AIM OF THE EXERCISE: The records must be retyped exactly, with no pictures included.
-.-.-
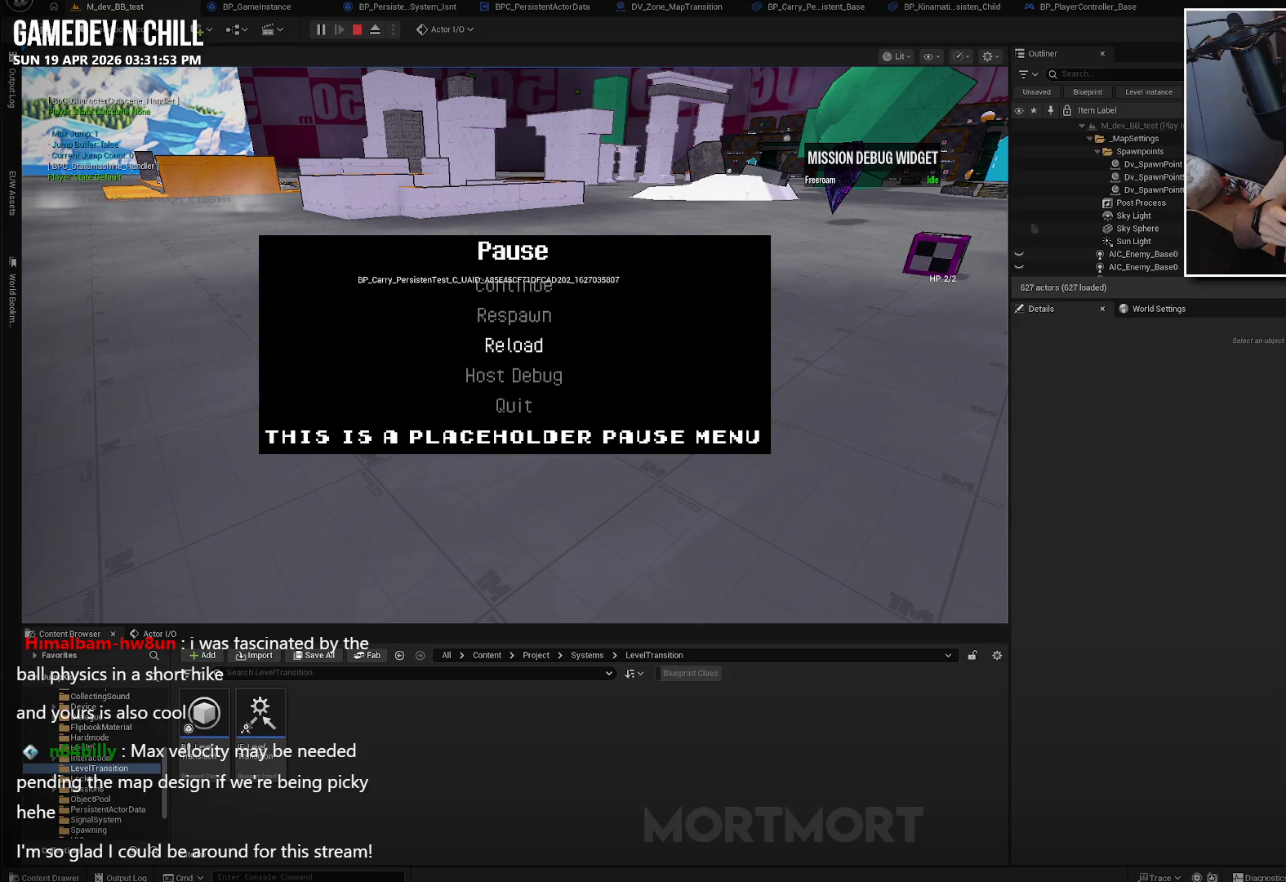
{"buttons": [], "left_stick": "center", "right_stick": "center", "events": [[50, "A", "down"], [184, "A", "up"]]}
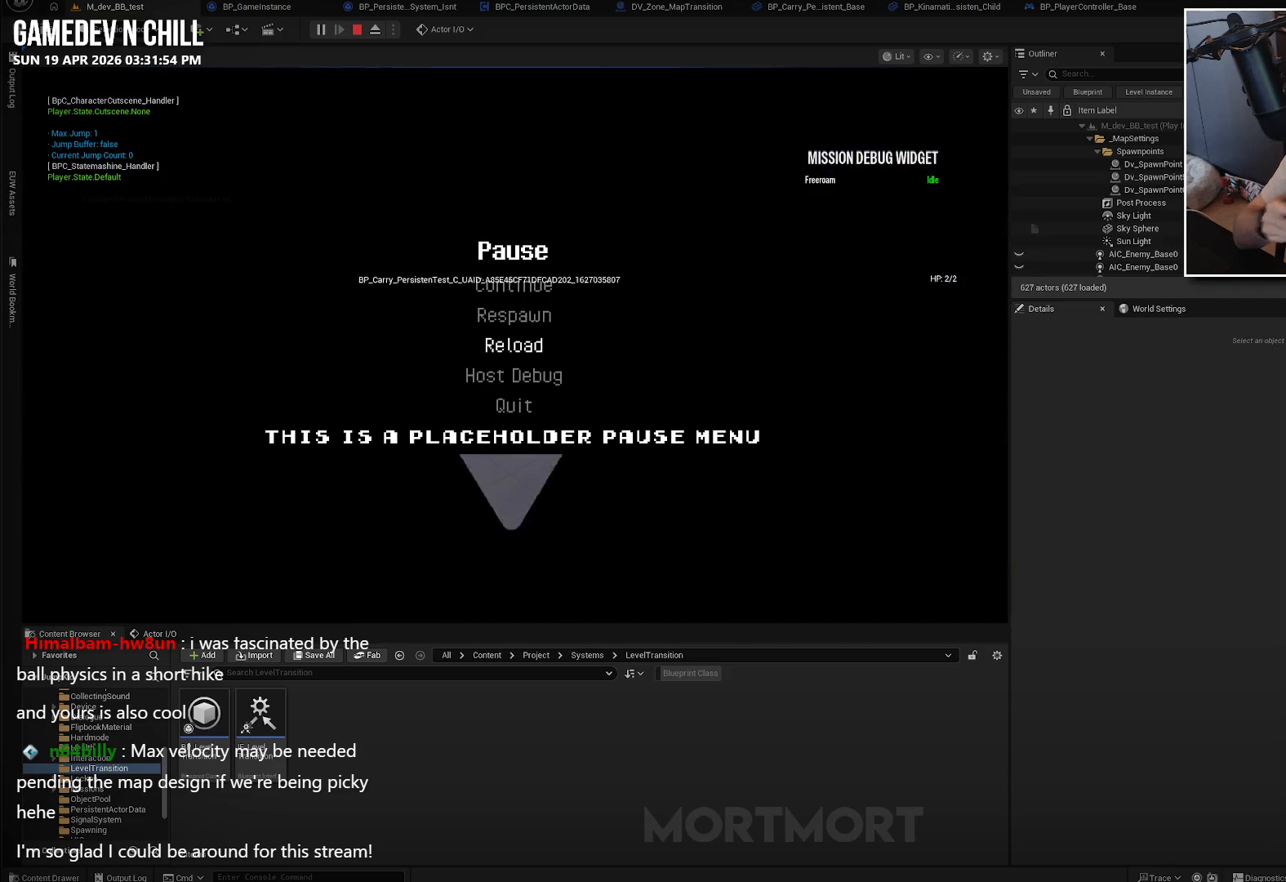
{"buttons": [], "left_stick": "center", "right_stick": "center", "events": []}
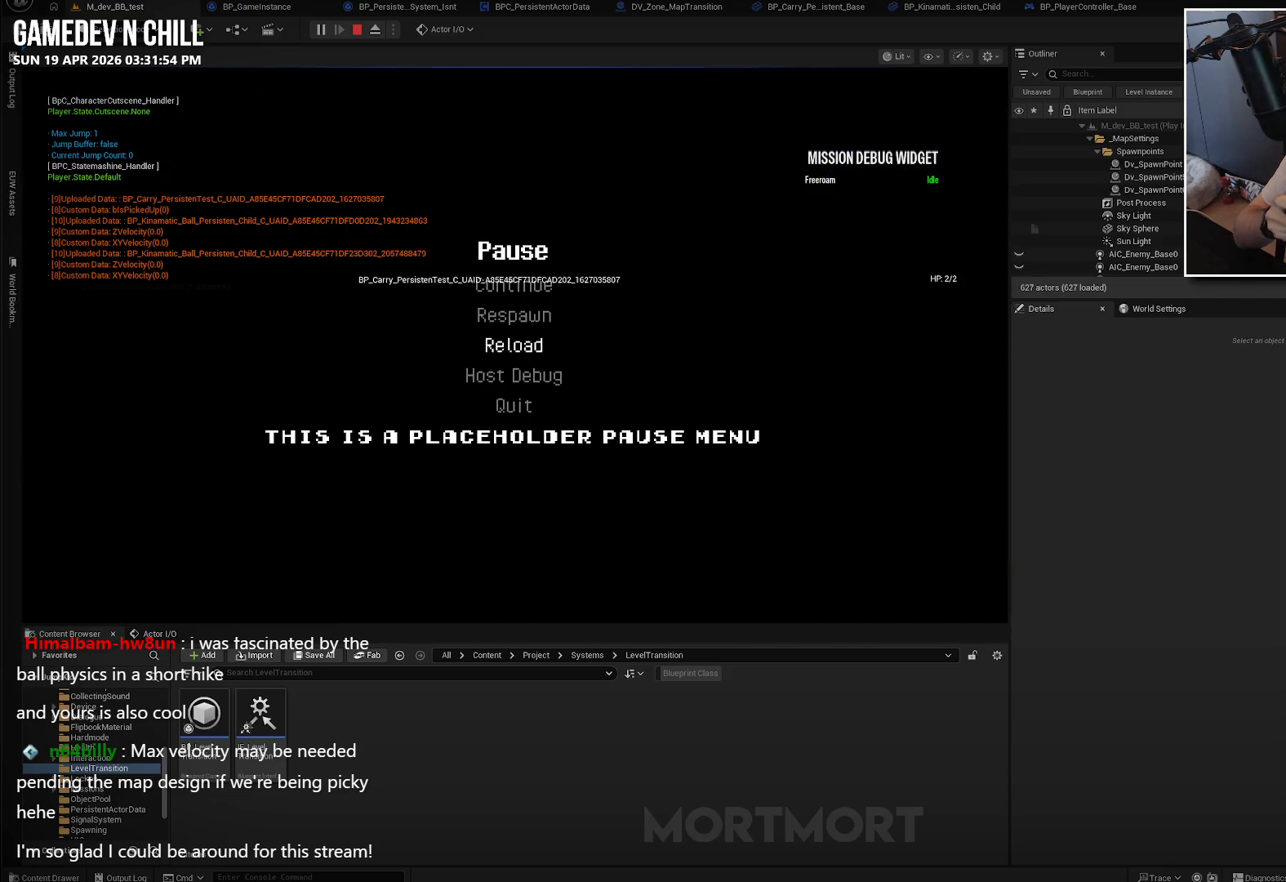
{"buttons": [], "left_stick": "center", "right_stick": "center", "events": []}
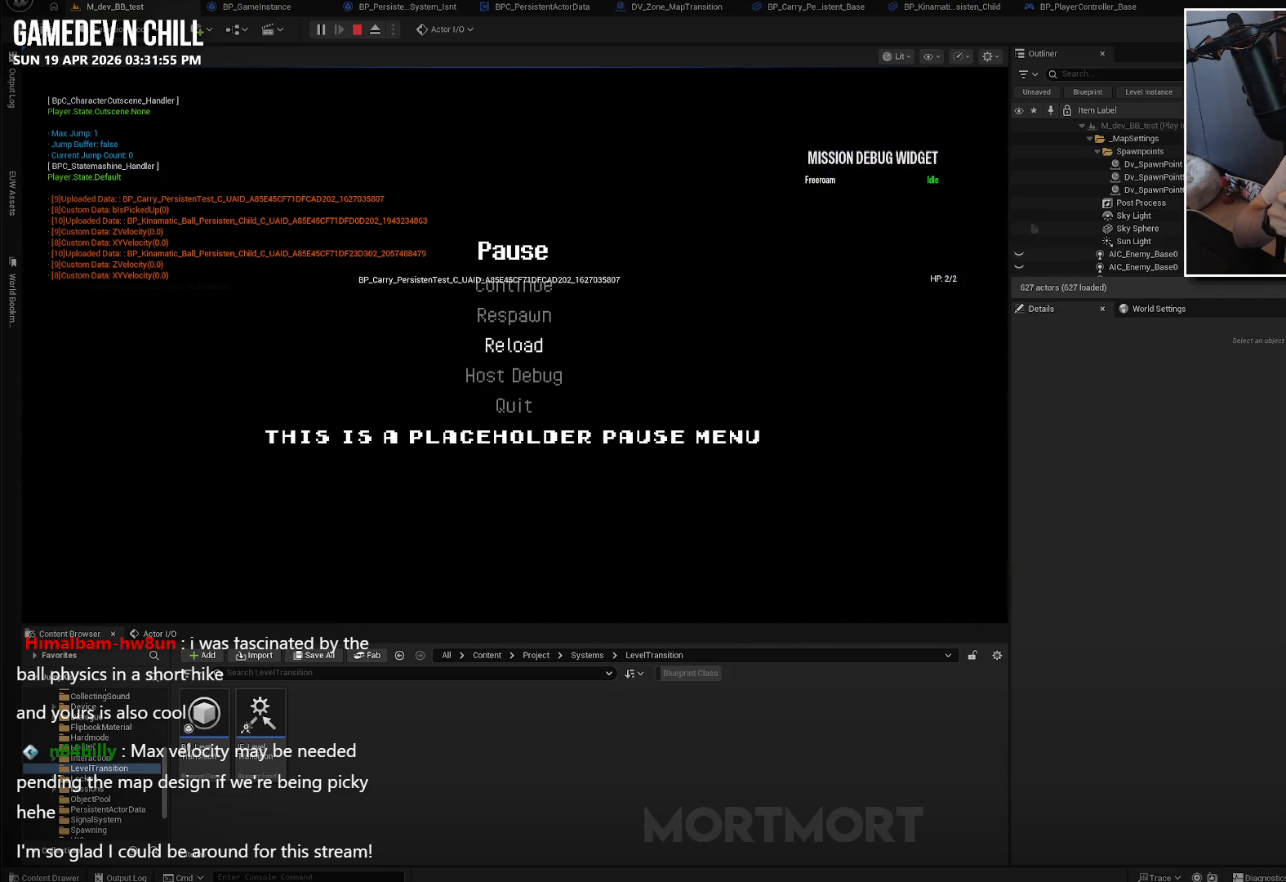
{"buttons": [], "left_stick": "center", "right_stick": "center", "events": []}
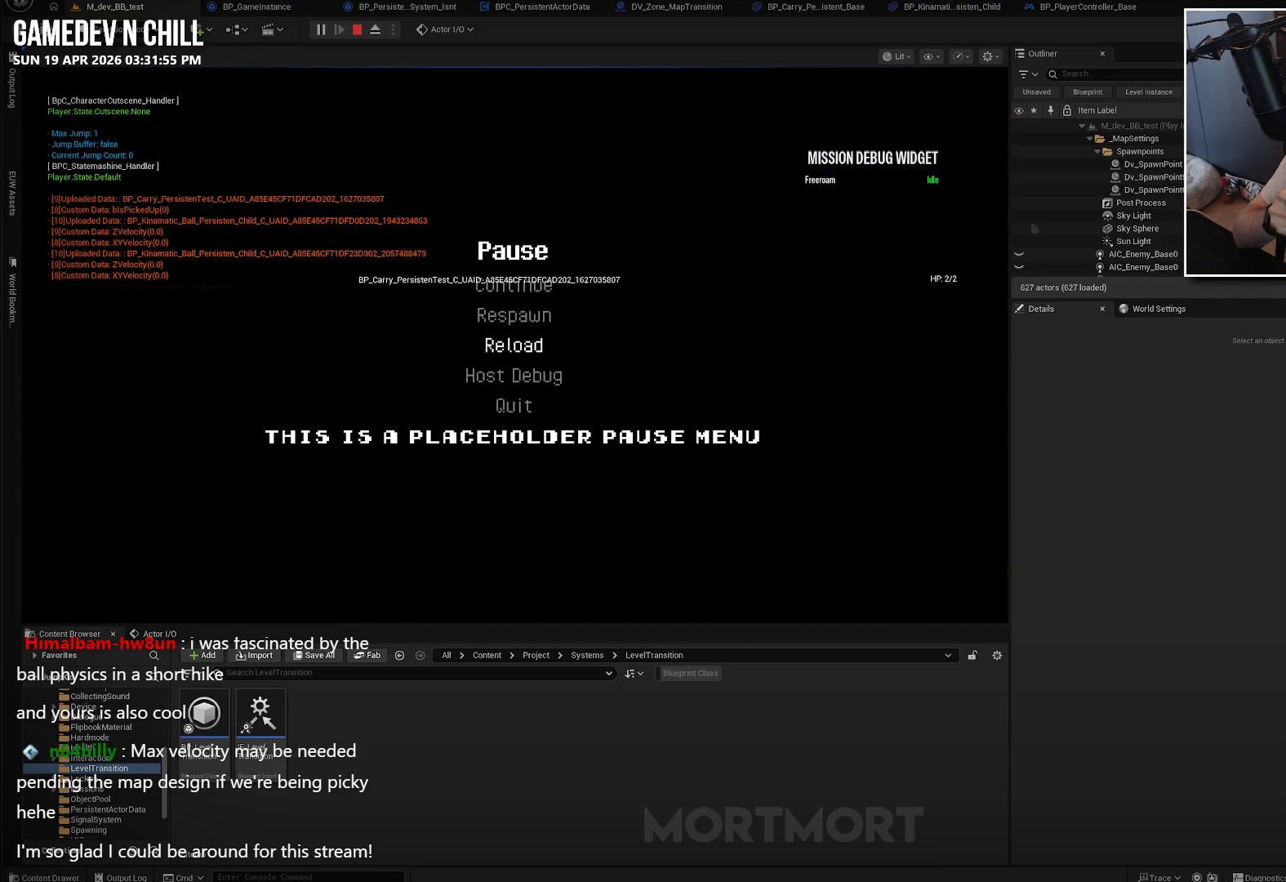
{"buttons": [], "left_stick": "center", "right_stick": "center", "events": []}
-.-.-
EXERCISE SOLUTION:
{"buttons": [], "left_stick": "center", "right_stick": "center", "events": [[50, "A", "down"], [184, "A", "up"]]}
{"buttons": [], "left_stick": "center", "right_stick": "center", "events": []}
{"buttons": [], "left_stick": "center", "right_stick": "center", "events": []}
{"buttons": [], "left_stick": "center", "right_stick": "center", "events": []}
{"buttons": [], "left_stick": "center", "right_stick": "center", "events": []}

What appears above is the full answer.